One of the terrorists' first concerns was to see that all the women, including the stewardesses, were veiled in the fundamentalist Islamic fashion: those who had no scarves were given cabin blankets. The men recited verses from the Koran and tried to reassure their Algerian compatriots, but, in the words of one passenger, "terrorized" non-Algerians. "They had a kind of art in their terror," an elderly Algerian man told the TF1 television network after the rescue. "Twenty minutes of relaxation and 20 minutes of torture. You never knew what was next."
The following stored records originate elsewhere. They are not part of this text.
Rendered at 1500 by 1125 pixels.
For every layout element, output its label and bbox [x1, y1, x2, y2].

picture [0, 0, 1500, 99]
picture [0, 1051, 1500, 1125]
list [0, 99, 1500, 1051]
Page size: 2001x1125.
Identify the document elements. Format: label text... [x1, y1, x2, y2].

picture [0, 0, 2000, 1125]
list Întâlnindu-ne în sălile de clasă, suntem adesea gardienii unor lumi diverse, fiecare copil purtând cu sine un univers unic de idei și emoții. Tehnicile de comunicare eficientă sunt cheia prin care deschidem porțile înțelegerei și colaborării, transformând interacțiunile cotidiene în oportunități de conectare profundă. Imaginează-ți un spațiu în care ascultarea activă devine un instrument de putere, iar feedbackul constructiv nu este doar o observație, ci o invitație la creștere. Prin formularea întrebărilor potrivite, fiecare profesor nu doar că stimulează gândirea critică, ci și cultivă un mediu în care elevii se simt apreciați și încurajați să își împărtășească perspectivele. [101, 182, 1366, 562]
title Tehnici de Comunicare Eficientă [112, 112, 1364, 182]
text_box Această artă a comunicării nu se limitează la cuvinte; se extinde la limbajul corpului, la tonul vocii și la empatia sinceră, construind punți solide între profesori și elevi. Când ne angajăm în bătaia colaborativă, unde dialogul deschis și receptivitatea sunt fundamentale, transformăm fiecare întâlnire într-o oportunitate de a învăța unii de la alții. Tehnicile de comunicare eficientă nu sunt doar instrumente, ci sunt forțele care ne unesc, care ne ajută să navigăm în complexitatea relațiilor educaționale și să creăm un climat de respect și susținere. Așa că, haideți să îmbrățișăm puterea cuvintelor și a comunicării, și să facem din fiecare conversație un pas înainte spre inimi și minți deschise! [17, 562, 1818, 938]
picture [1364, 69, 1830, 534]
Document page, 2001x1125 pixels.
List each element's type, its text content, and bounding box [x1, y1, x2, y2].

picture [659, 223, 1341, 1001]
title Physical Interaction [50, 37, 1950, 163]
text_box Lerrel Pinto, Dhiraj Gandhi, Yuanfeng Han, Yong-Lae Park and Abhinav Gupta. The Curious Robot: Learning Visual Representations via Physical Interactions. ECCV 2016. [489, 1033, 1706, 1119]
As Algerian police ringed the airport, Interior Minister Abderahmane Meziane-Cherif rushed to the control tower and began negotiating with the hijackers via the cockpit radio. Using the pilot, Bernard Delhemme, to speak for them, the terrorists demanded the release from house arrest of Abassi Madani and Ali Belhadj, the leaders of the Islamic Salvation Front (F.I.S.), the political party that was banned by the Algerian government in 1992. "Start by freeing the women, the elderly and the children if you want us to start talking," replied Cherif. About four hours into the negotiations, the hijackers began releasing passengers, and by the end of Saturday had freed 63.

As the talks continued, Algerian police, using night-vision devices, identified the hijack leader as Abdul Abdullah Yahia, 25, alias "the Emir." A petty thief and a greengrocer from the tough Algiers neighborhood of Bab El Oued, Yahia was described as belonging to the G.I.A. and a man who had taken part in earlier "attacks of rare violence and savagery." The negotiators said Yahia spoke "approximate" French, seemed "intellectually limited" and ended every sentence with "Inch'Allah," or God willing.

Once they knew with whom they were dealing, the police tried to use family pressure to make Yahia back off. According to the French weekly Nouvel Observateur, they brought his mother to the airport and let her talk directly on the radio to the cockpit. "In the name of God, I implore you, my son, to let all the passengers go," she said. Yahia reportedly fired a few rounds in the direction of the control tower and replied, "Mother, we'll meet in paradise!"